Claims
- 1. A method for determining an e-mail address formatting rule corresponding to a domain name, the method comprising:
gathering e-mail address data corresponding to the domain name; determining the e-mail address formatting rule based on the gathered e-mail address data; and electronically storing an association of the e-mail address formatting rule with the domain name.
- 2. The method of claim 1 wherein the step of gathering e-mail address data further comprises the steps of:
providing a domain registration interface to a party having authority for the domain name, the domain registration interface including an interface for indicating one or more e-mail address formatting rules associated with the domain name; and gathering the one or more e-mail address formatting rules associated with the domain name from the domain registration interface.
- 3. The method of claim 1 wherein the step of gathering e-mail address data further comprises the steps of:
registering e-mail addresses pursuant to an e-mail forwarding service; and sorting registered e-mail addresses by domain name.
- 4. The method of claim 1 wherein the step of gathering e-mail address data further comprises the steps of:
accessing public e-mail address listings; storing e-mail addresses from the public e-mail address listings.
- 5. The method of claim 1 wherein the step of gathering e-mail address data further comprises the steps of:
gathering e-mail addresses from one or more e-mail address books.
- 6. The method of claim 5 wherein the step of gathering e-mail address from one or more e-mail address books further comprises performing address correction on the one or more e-mail address books, and informing an address-book owner of any corrections to be made on the one or more e-mail address books.
- 7. The method of claim 1 wherein the e-mail address data comprises a first e-mail address, and the step of determining the e-mail address formatting rule further comprises:
parsing a domain portion of the first e-mail address; parsing an identifier portion of the first e-mail address; and determining whether the identifier portion is consistent with one or more known e-mail address formatting rules.
- 8. The method of claim 7 wherein the step for determining the e-mail address formatting rule further comprises:
for a plurality of e-mail addresses having the same domain portion as the first e-mail address, performing the steps of
parsing a plurality of identifier portions of the plurality of e-mail address; determining whether the plurality of identifier portions are consistent with known e-mail address formatting rules; and recording the known e-mail address formatting rules that are determined to be consistent with the plurality of identifier portions; and counting a frequency at which particular known e-mail formatting rules were found to be consistent with the plurality of identifier portions; and selecting from the recorded known e-mail address formatting rules, the e-mail address formatting rule for the domain name, based on the counted frequency.

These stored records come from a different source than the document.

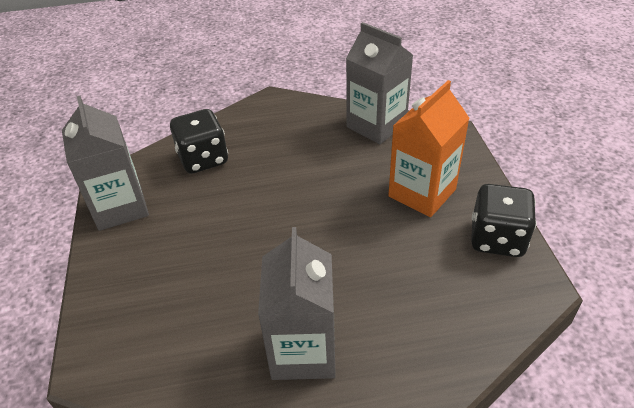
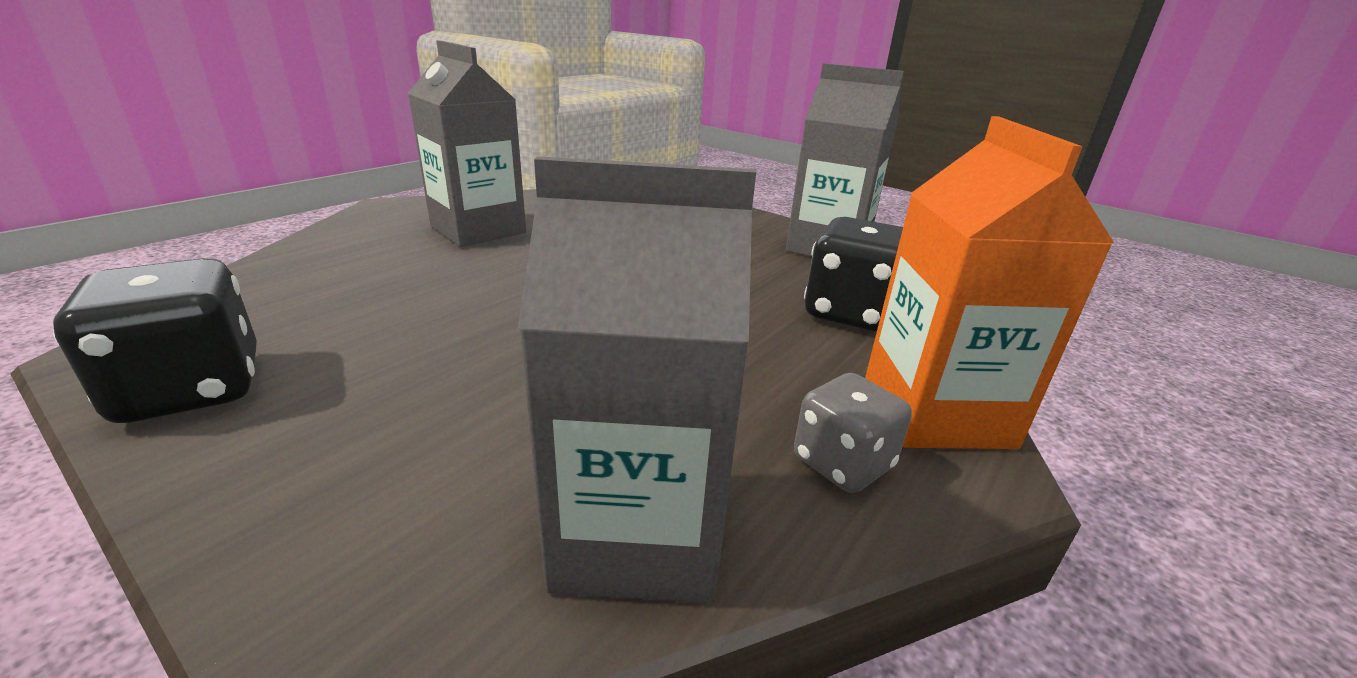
camera: 135 degrees right, 15 degrees down
(304, 116) = (842, 463): none -> grey dice
(422, 193) = (396, 409): orange carton -> orange carton (936, 412)

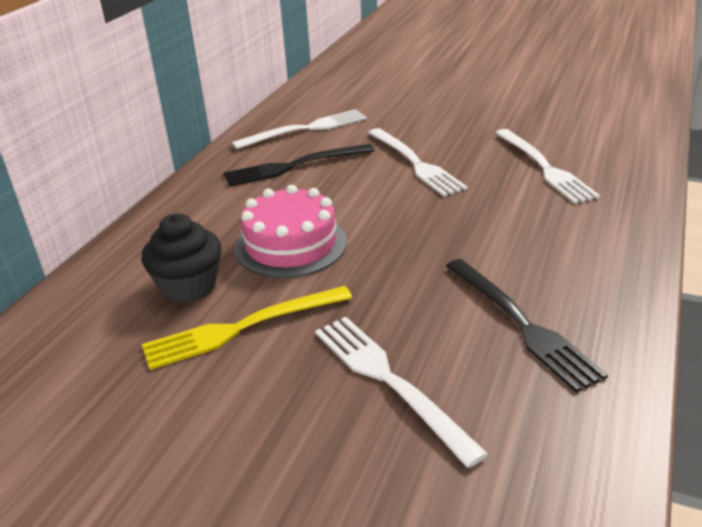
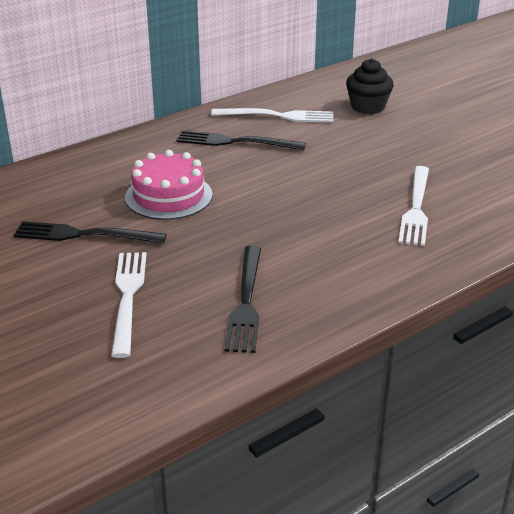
camera: 30 degrees right, 0 degrees up
(189, 286) = (82, 198): black cupcake -> black cupcake (368, 107)
(242, 328) = (84, 235): yellow fork -> black fork
(415, 163) = (322, 170): white fork -> none

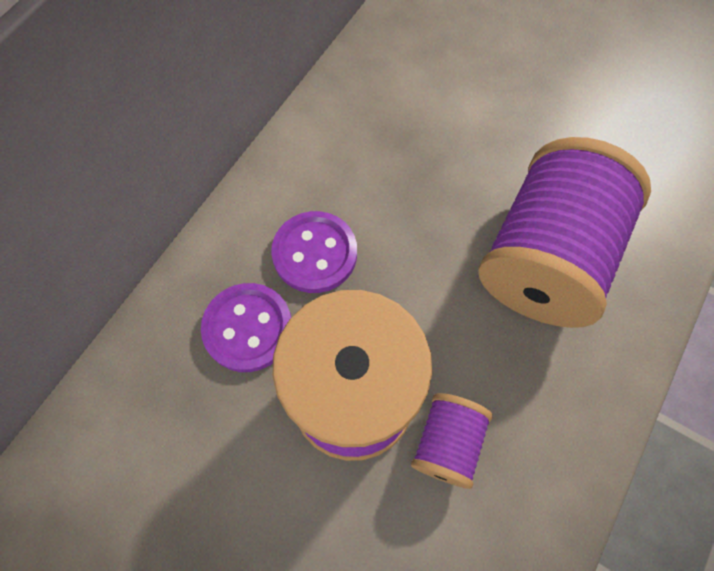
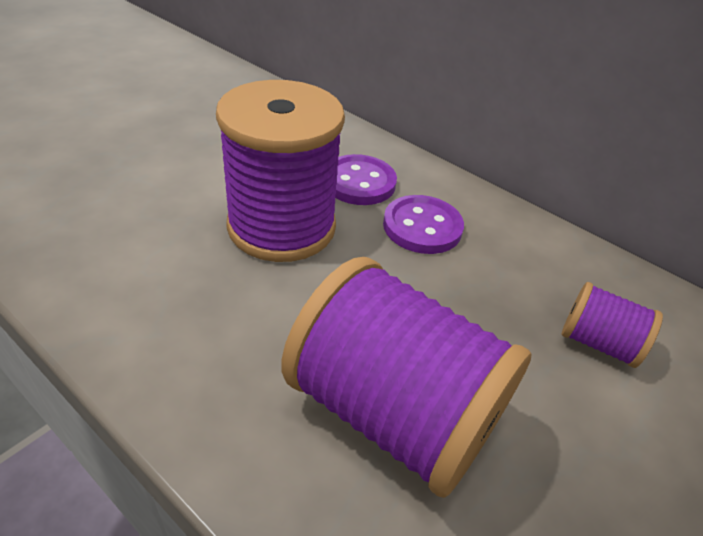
camera: 95 degrees right, 25 degrees down
(447, 443) = (216, 274): purple spool -> purple spool (598, 343)

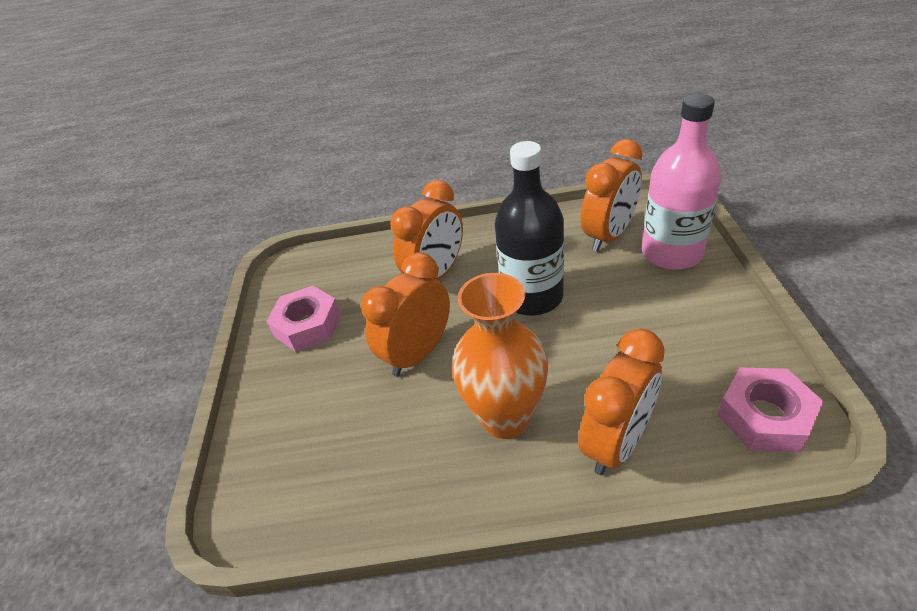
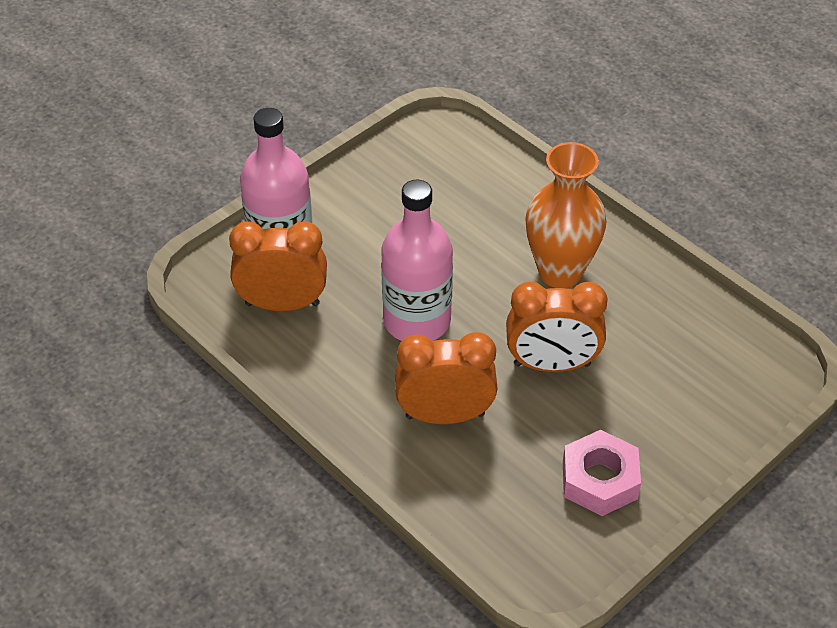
camera: 135 degrees left, 5 degrees up
(532, 296) = (417, 321): black bottle -> pink bottle
(617, 443) = (524, 206): orange clock -> none
(764, 417) = (438, 147): pink nut -> none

- 9. The method of claim 7 wherein the step of determining whether the identifier portion is consistent with one or more known e-mail address formatting rules further comprises:
comparing the identifier portion to a list of known names; identifying some or all the identifier portion as consistent with one or more known names; determining whether the identifier portion is consistent with one or more known e-mail address formatting rules that are a function addressees' names.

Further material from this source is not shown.